*Directive*: The response should hold each line from the entries below where "cheese" is found.

*Data listing*:
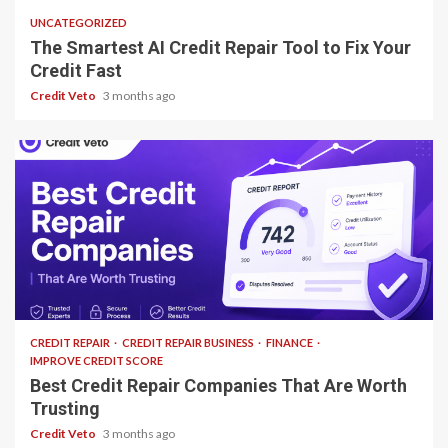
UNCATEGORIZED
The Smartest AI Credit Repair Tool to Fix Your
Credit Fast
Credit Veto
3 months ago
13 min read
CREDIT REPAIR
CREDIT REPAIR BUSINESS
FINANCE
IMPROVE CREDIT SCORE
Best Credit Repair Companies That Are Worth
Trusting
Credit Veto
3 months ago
==
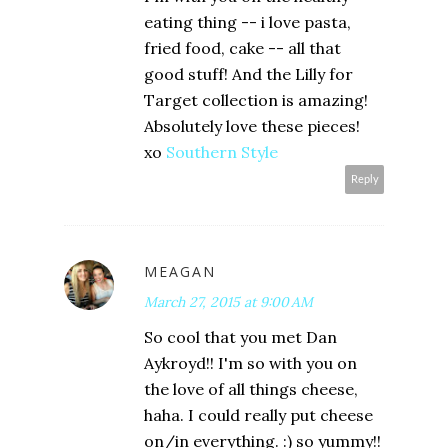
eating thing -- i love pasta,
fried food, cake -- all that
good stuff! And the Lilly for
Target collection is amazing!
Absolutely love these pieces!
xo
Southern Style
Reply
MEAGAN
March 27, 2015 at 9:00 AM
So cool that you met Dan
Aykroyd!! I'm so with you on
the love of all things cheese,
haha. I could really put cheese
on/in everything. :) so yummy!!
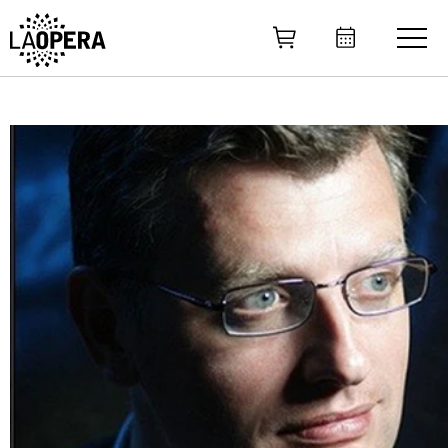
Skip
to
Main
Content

*Answer*:
the love of all things cheese,
haha. I could really put cheese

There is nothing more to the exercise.